J’apprendrai quelques mois plus tard, en discutant avec un autochtone Guyanais du peuple kali’na, Louis, que ces internats existaient également dans la Caraïbe. 

On était allé chercher Louis enfant dans la forêt amazonienne; on était allé chercher Louisa enfant dans la forêt boréale.

Wabinok, le benjamin du cercle

Les confessions de l’adolescent Wabinok permettent quant à elles de mieux comprendre les histoires actuelles des populations autochtones, de mieux envisager ces histoires personnelles qui formeront, mises bout à bout, la grande Histoire.

Âgé de quinze ans seulement, l’adolescent raconte son parcours tempétueux à travers l’alcool et la drogue. En effet, ces substances agissent sur les villages autochtones comme de véritables fléaux et touchent des familles entières. Bien que la plupart des villages soient maintenant des « dry zones », c’est-à-dire des « zones sèches » où il est interdit de faire entrer de l’alcool, la boisson est importée des grandes villes. Quant aux drogues, leur prix bas et leur facilité d’accès les rendent omniprésentes. Invitée plus tard dans une petite ville québécoise populaire, je constaterai des usages similaires de drogues dures.

Revenons-en à Wabinok. Il est très fier d’avoir arrêté l’alcool et la drogue, et ce depuis un an. Il connaît ses dates de sevrages par cœur et maintient une attention constante pour ne pas rechuter. Il investit maintenant son temps et son énergie dans la transmission de sa culture, en participant à des échanges culturels comme ici, en allant danser dans des festivals autochtones appelés « pow-wow » ou bien tout simplement en allant vivre quelques jours dans la forêt boréale en communauté.
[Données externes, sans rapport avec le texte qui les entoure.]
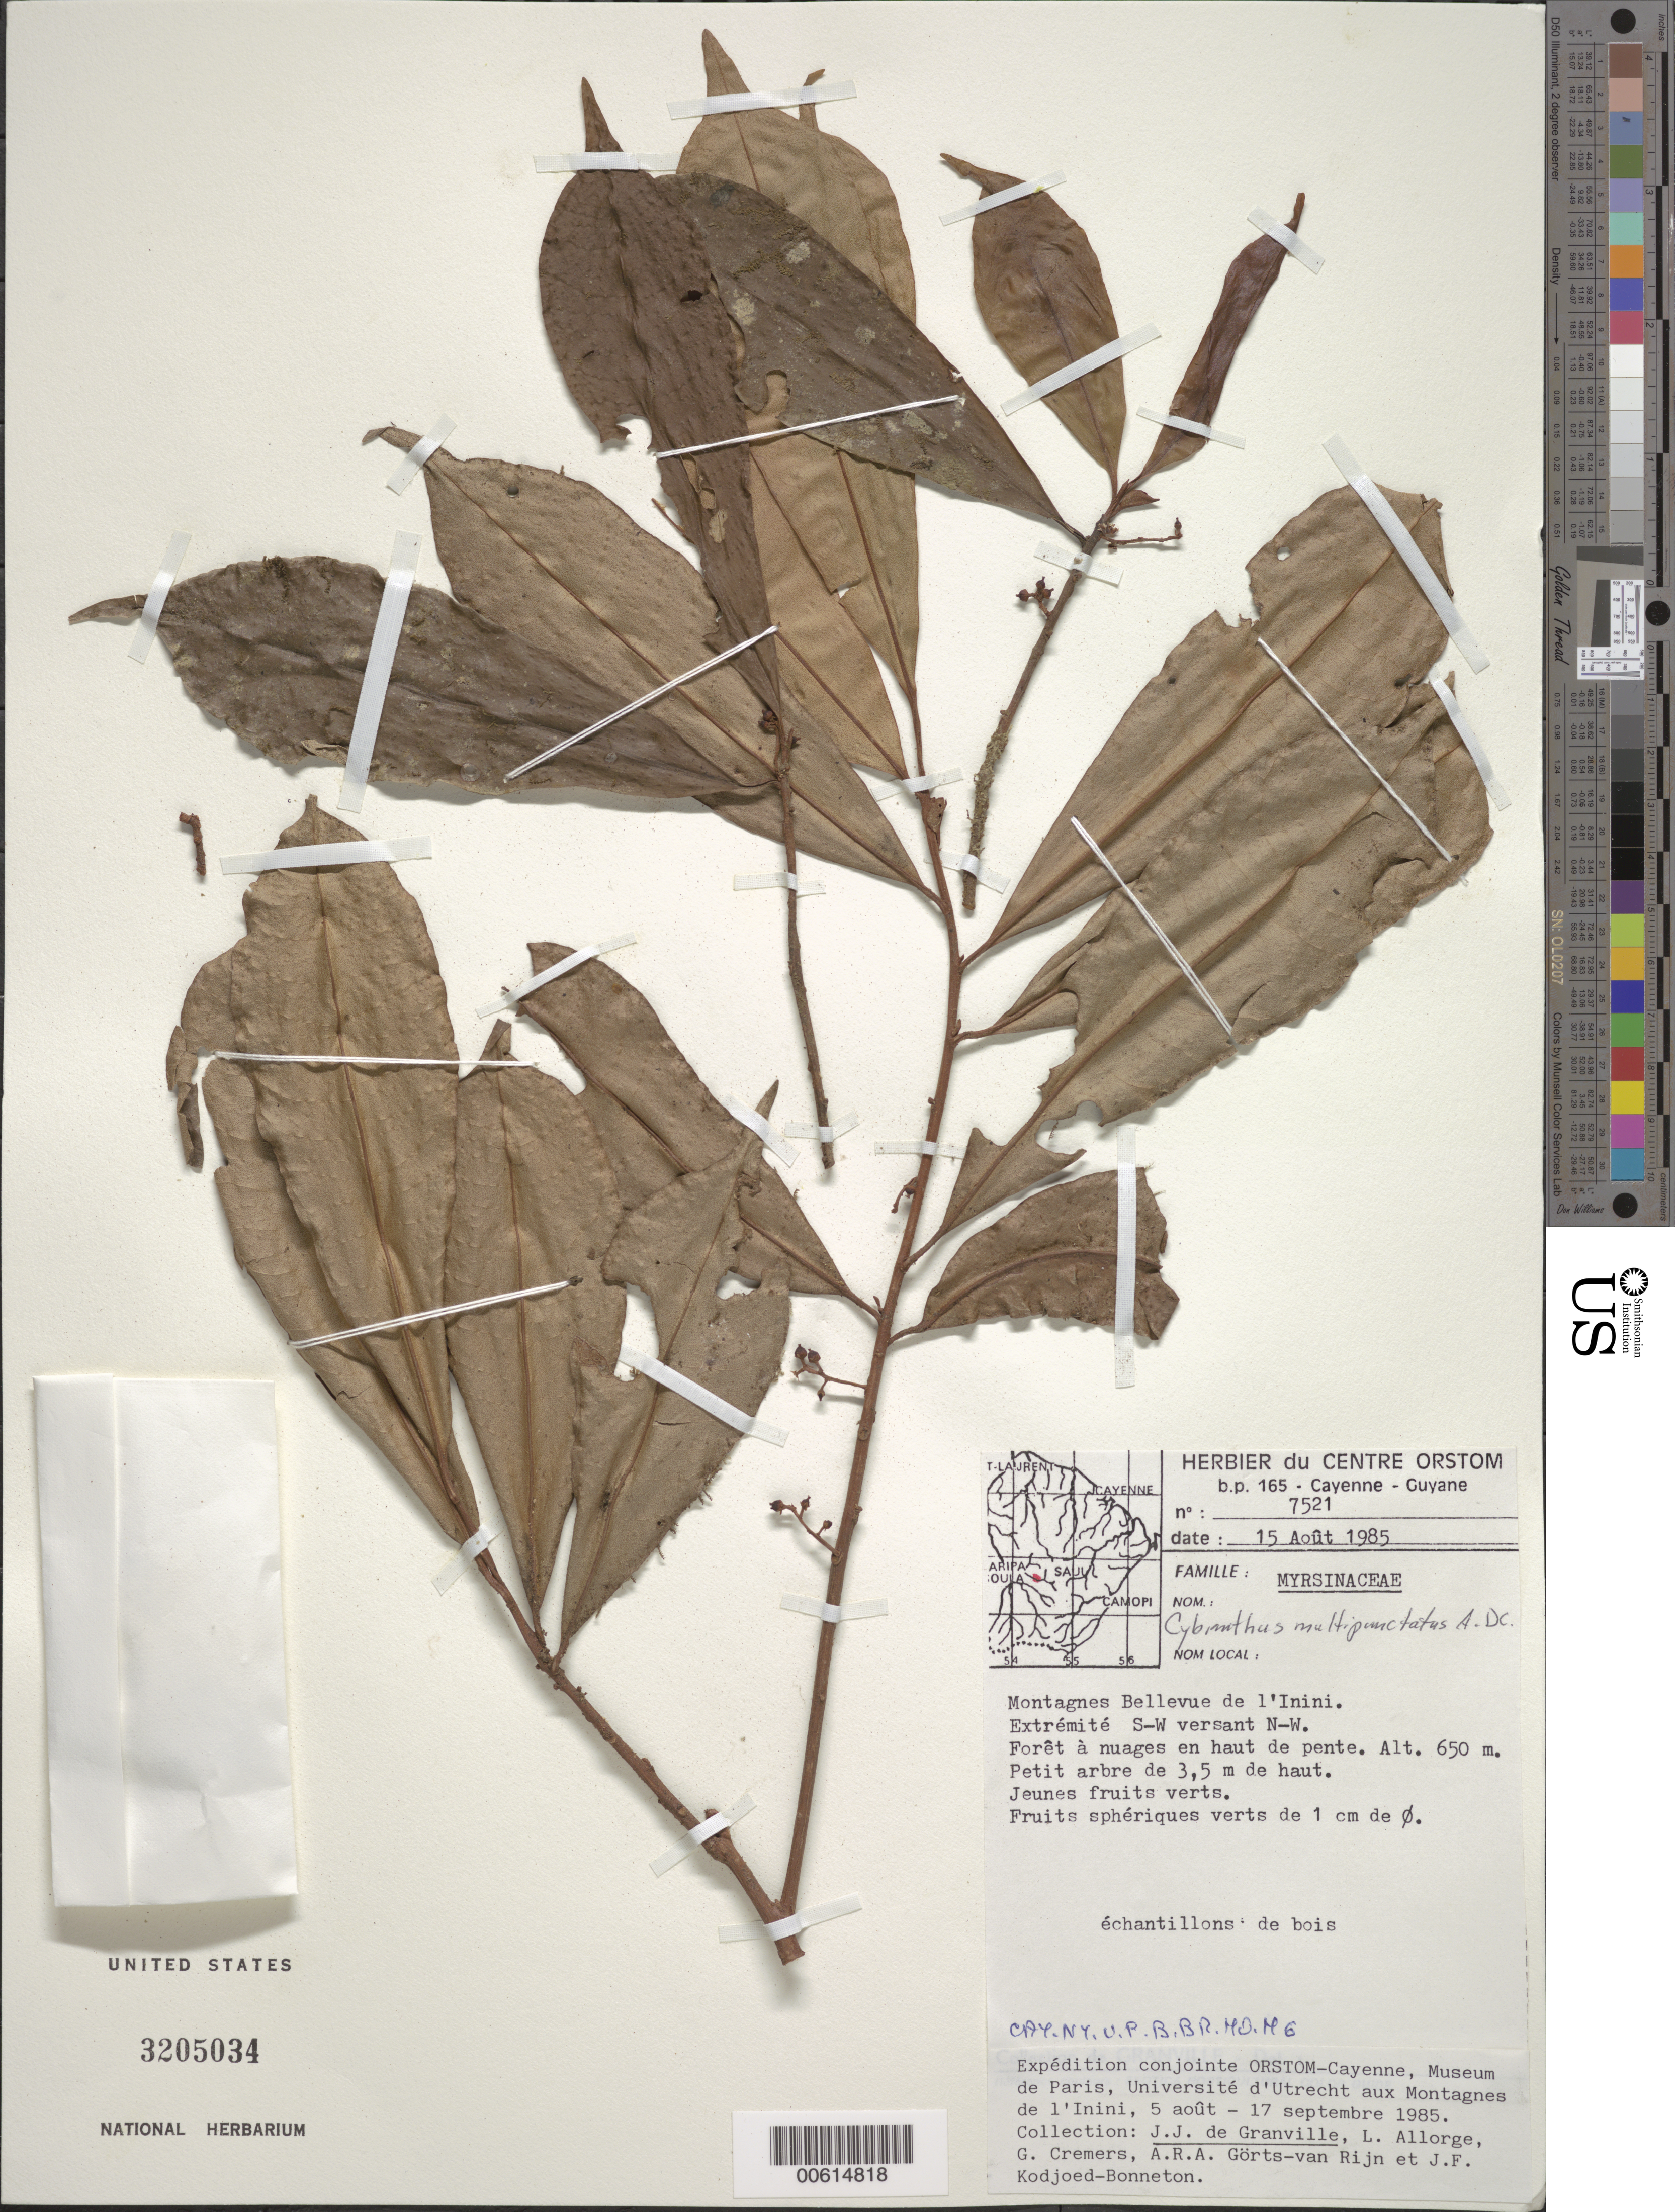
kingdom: Plantae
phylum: Tracheophyta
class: Magnoliopsida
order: Ericales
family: Primulaceae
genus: Cybianthus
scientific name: Cybianthus guyanensis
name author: (A. DC.) Miq.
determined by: Pipoly, J. J., III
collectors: J.-J. de Granville, L. Allorge, G. Cremers, A. .R. A. Görts-van Rijn & J. Kodjoed-Bonneton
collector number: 7521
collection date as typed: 15-Aug-85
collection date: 1985-08-15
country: French Guiana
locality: Montagnes Bellevue de l'Inini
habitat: Forêt a nuages en haut de pente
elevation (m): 650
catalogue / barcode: US 3205034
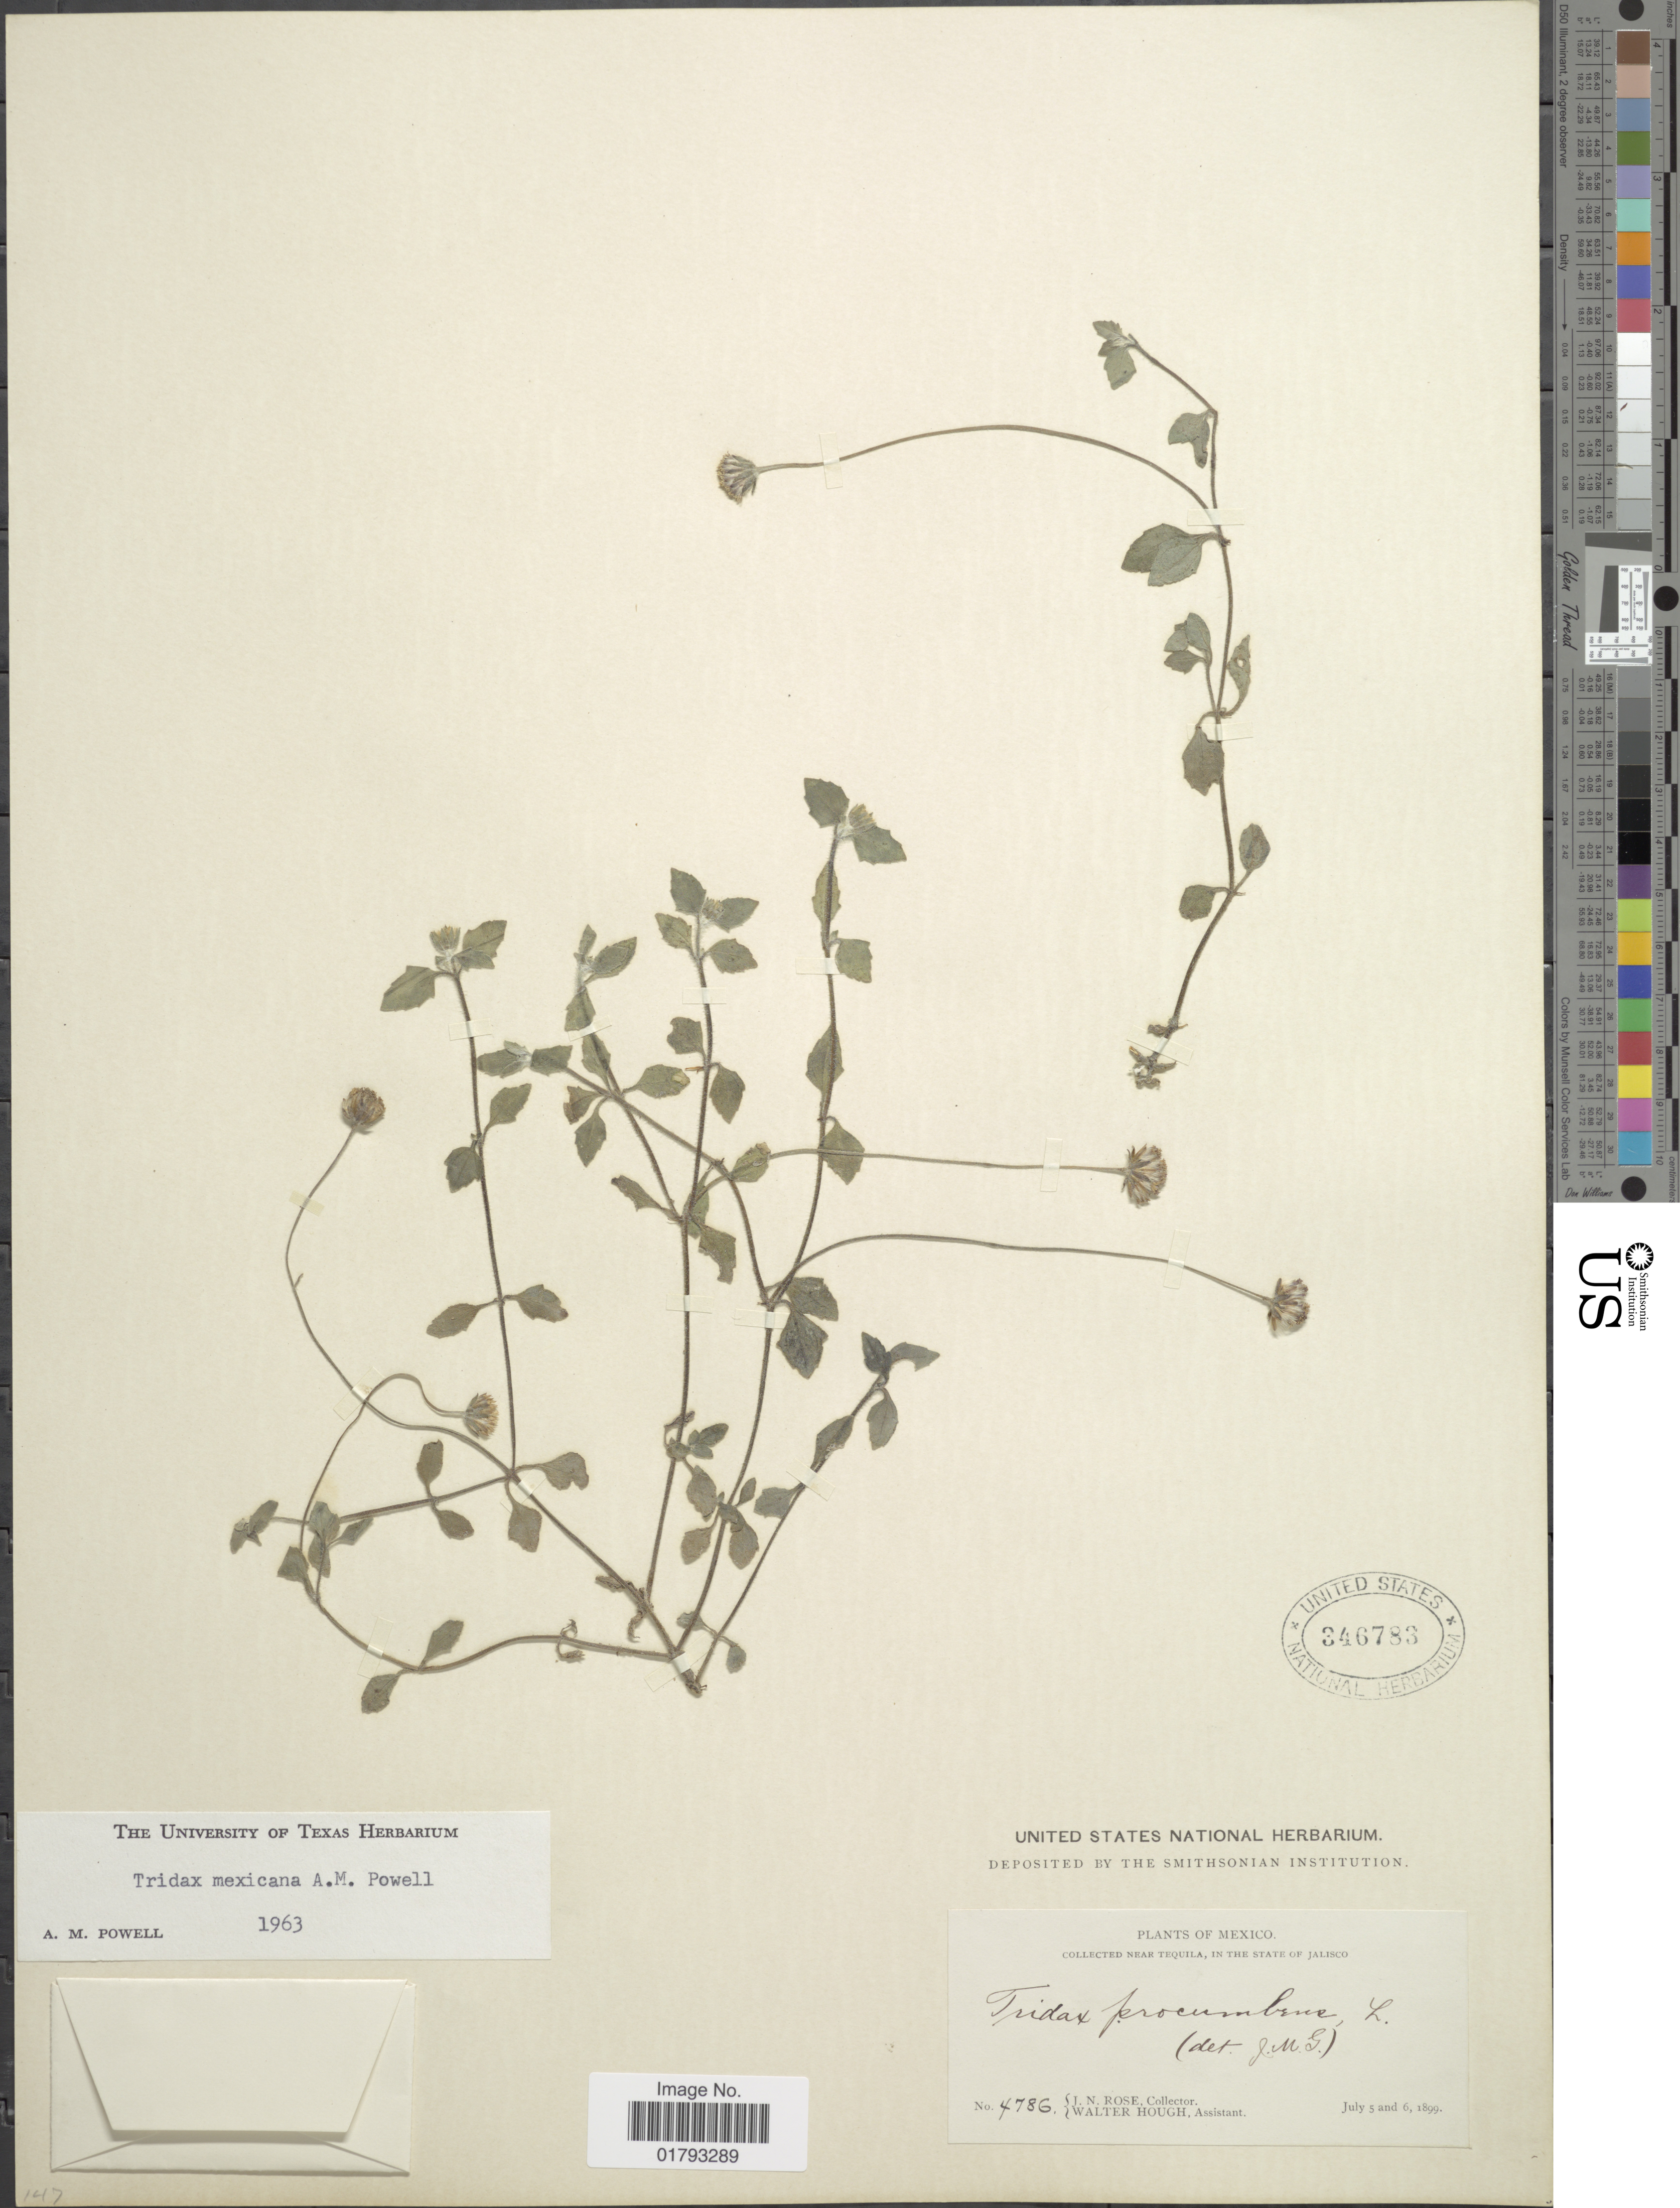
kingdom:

Il a également choisi d’endosser un rôle de vigilance envers ses camarades et amis, qu’il s’agisse de la consommation de substances ou de prévention des suicides. « Maintenant, dès que je vois quelqu’un qui prononce ou écrit le mot « suicide », j’appelle les autorités, directement ».

Vers d’autres aventures

Vient le chant de clôture, accompagné des palpitations des tambours et des fumées du feu central et des calumets. Chacun fait le tour du cercle, fait un câlin à chacun de ses membres en prononçant « Meegwitch », « merci ». Un moment de toute solennité – et de toute gêne personnelle aussi car, en road-trip depuis plusieurs jours, cela fait un moment que mes vêtements n’ont pas été lavés … mon pull de laine sent la forêt, le bivouac, le feu de bois, mais aussi et par-dessus tout la transpiration! 

Donald nous donne rendez-vous deux jours plus tard pour la cérémonie spirituelle de sudation … ouf, je suis déjà dans le thème.